Я приходил к ней каждый вечер, за окном был непроглядно черный парк и синий холодный фонарь, стены уходили в полумрак, а она сидела в круге теплого желтого света, прилаживала электроды к бритым головам покорных крыс, или разбиралась в бесконечных лентах, исчерченных самописцами. Мигали и мурлыкали приборы, я заваривал кофе, если его удавалось раздобыть, слушал ее истории, отвечал на неожиданные вопросы, чувствуя, как что-то ломается в сознании. Было страшно и весело взрослеть и понимать себя. И, конечно, когда я влюбился в однокурсницу с прекрасными темными глазами, и мне в первый раз в жизни ответили — я сразу поделился с Еленой. В этот день, в первый и последний раз, она была со мной мягка и сниходительна, а уже через неделю вернулась к привычному безжалостному анализу.
А вообще, странное ее воспитание давалось мне иногда с трудом и внутренним протестом. Елена не делала мне скидок на возраст или романтическое настроение. Однажды она дразнила меня весь вечер, рассказывала про свое тело, про свои желания, потом приблизилась на расстояние поцелуя — и мягко оттолкнула: «Нет, не нужно, просто пойми — мы все зависим от этого. Марш домой, мне надо работать!»
Потом, в апреле, когда асфальт уже почти высох, и оставался только легкий запах талого снега, ко мне домой пришла моя любимая. Она стояла в дверях и не хотела входить, не хотела говорить, а я знал, что она скажет, и не хотел слышать этого.
— Ты знаешь… я люблю его. Я хотела тебе просто сказать, сама.
— Да, понимаю. Зайди, хочешь чаю?
— Не надо, пожалуйста. Он ждет меня внизу.
Я дождался, пока в подъезде лязгнет пружина, и тихонько закрыл входную дверь. Выкурил сигарету у окна, поднял трубку.
— Ленка, она приходила ко мне сейчас.
— Всë плохо?
— Да.
— Приезжай ко мне.
Мне почти удалось успокоиться в дороге, так знобок и печален был ночной воздух, но когда я сел с ней рядышком, я расплакался, уткнувшись ей в плечо, и не сумел ничего рассказать. Да она и так все знала, конечно.
Мы выпили немножко коньяку и немножко чаю, и когда я снова смог говорить, я сказал ей:
— Я больше никогда не хочу этого испытать.
Елена посмотрела на меня очень, очень внимательно, помолчала и спросила:
— Ты думаешь, ей легче?
— Конечно, легче. Она выбирает… выбрала, — я ощутил какое-то горькое удовольствие от этого уточнения.
— Ты бы хотел быть тем, кто выбирает? — уточнила Елена.
— Да, потому что второй раз я этого не переживу.
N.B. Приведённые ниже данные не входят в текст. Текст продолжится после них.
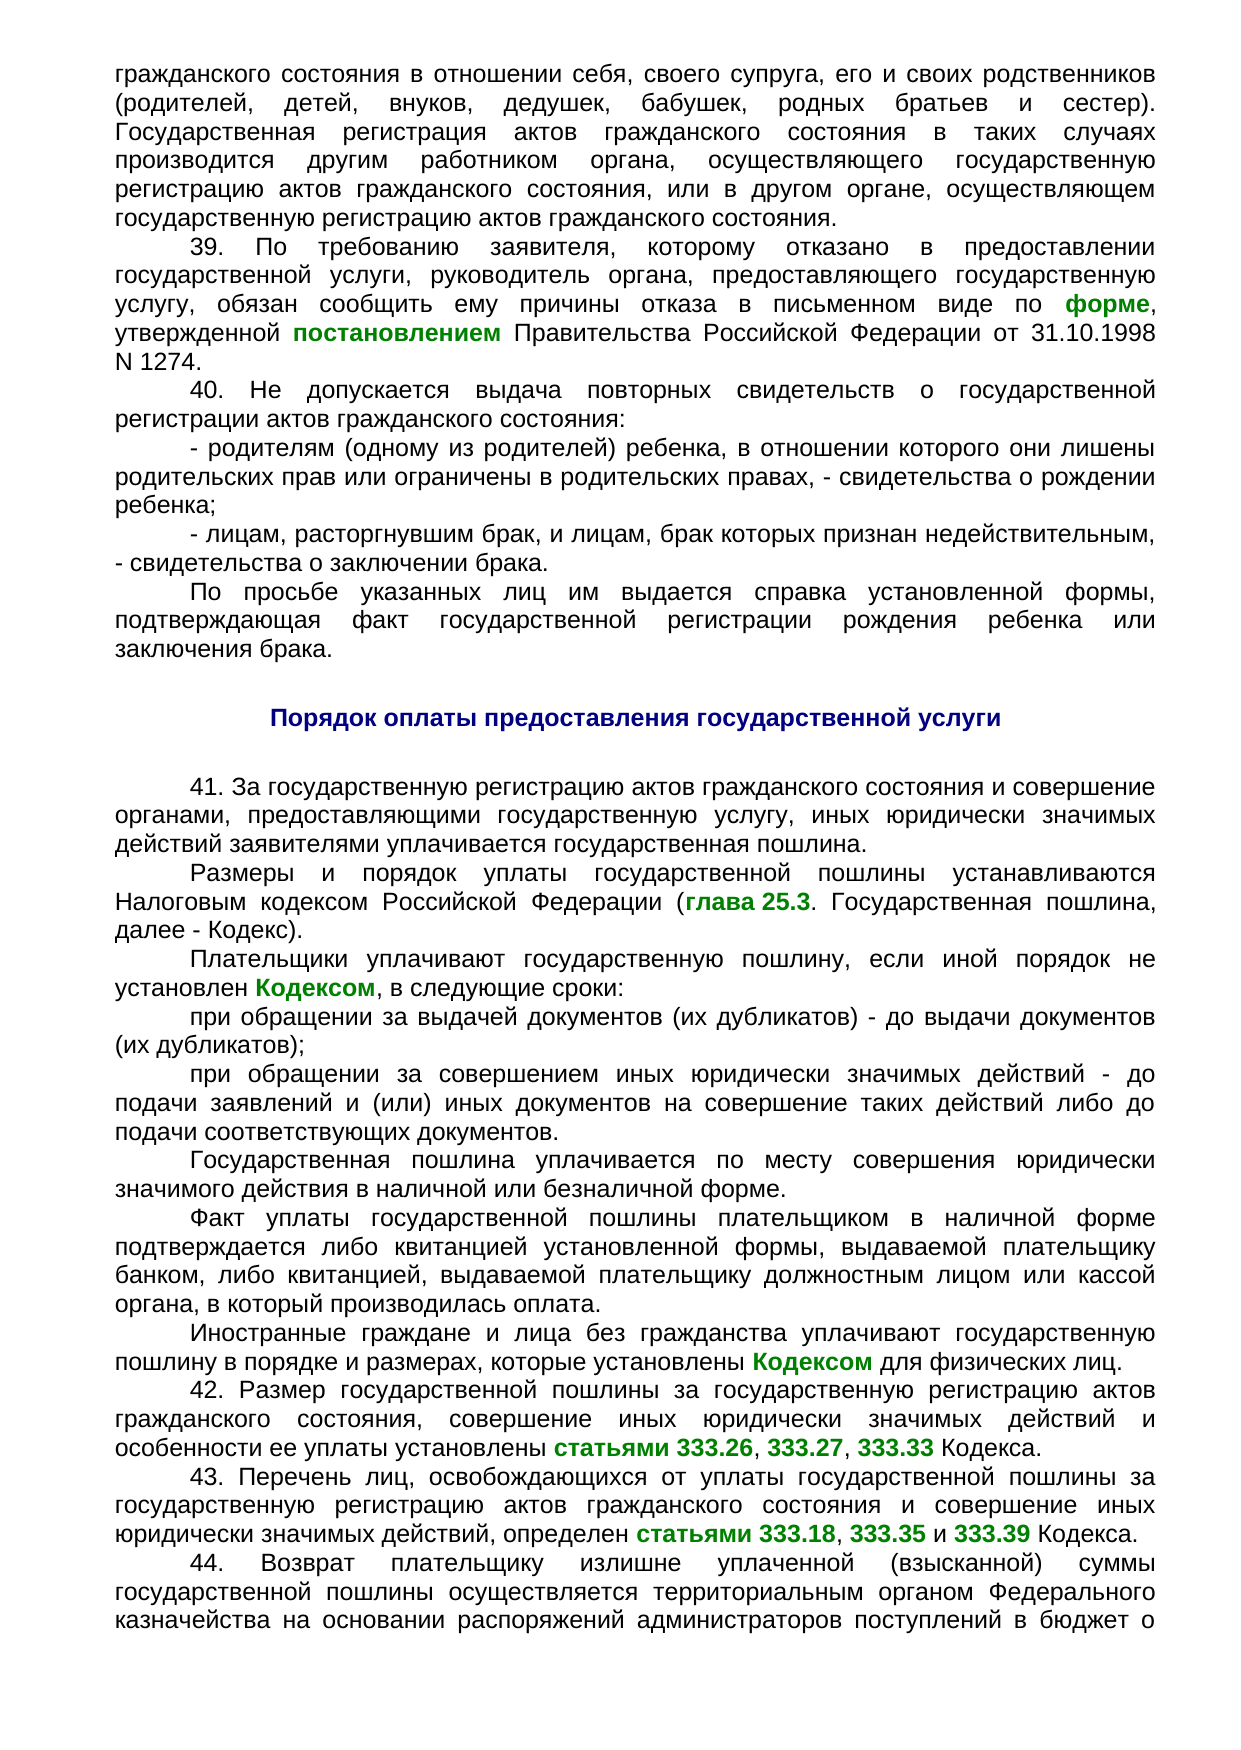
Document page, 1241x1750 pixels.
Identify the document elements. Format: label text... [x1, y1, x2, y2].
— Хорошо, — сказала она. — Ты будешь. Я расскажу тебе все, что надо делать, только это нелегко.
— И… она вернется ко мне?
— Нет. Поверь мне, тебе это будет не нужно. А теперь иди сюда.
В эту ночь я стал мужчиной, и она сумела убедить меня, что в этом нет предательства…
А потом я просто выполнял ее инструкции. Мне казалось, что я понемногу умираю, но меня и так трудно было назвать живым. Зато боль прошла, и уже через неделю я улыбался, а в конце лета почувствовал, что с меня слезла старая нелепая кожа. Потом мы расстались — Елена уезжала в Ленинград, в аспирантуру.
Мы встретились с ней в последний раз перед отъездом, в кофейне около нашего факультета, в прибежище всех бездельников и прогульщиков. Елена курила свои тонкие черные сигареты, одну за другой, болтала о пустяках, целовала каждого второго проходящего мимо, а потом вдруг посерьезнела, затушила очередную сигарету и взяла меня за руку.
— Послушай, мальчик мой, я тебя хочу предупредить об одной вещи.
— Я не мальчик. О чем?
— Ты делаешь ошибку. Я тебя пожалела, а не должна была. Это не твоë, и ты рано или поздно это поймешь.
— Постой, что — это?
— Пойми, ты рожден, чтобы тебя выбирали, — она остановила меня жестом ладони, — поверь мне, пожалуйста, на слово, у меня через три часа поезд, я не успею тебе всего объяснить. Я пожалела тебя, как мать жалеет сына, и зря. Приезжай ко мне в каникулы, и мы всë вернем на место.
— Ленка, ты знаешь, что я тебя люблю?
— Эту часть можешь пропустить, давай дальше.
— Ты помнишь тот вечер, когда я сказал тебе: «я больше никогда не хочу этого»? Ну вот, я по-прежнему не хочу.
Она помолчала, потом послала меня за следующей чашечкой кофе.
Пока меня не было, Елена достала из сумочки потертый кожаный стаканчик с двумя игральными костями и поставила его перед собой на столик.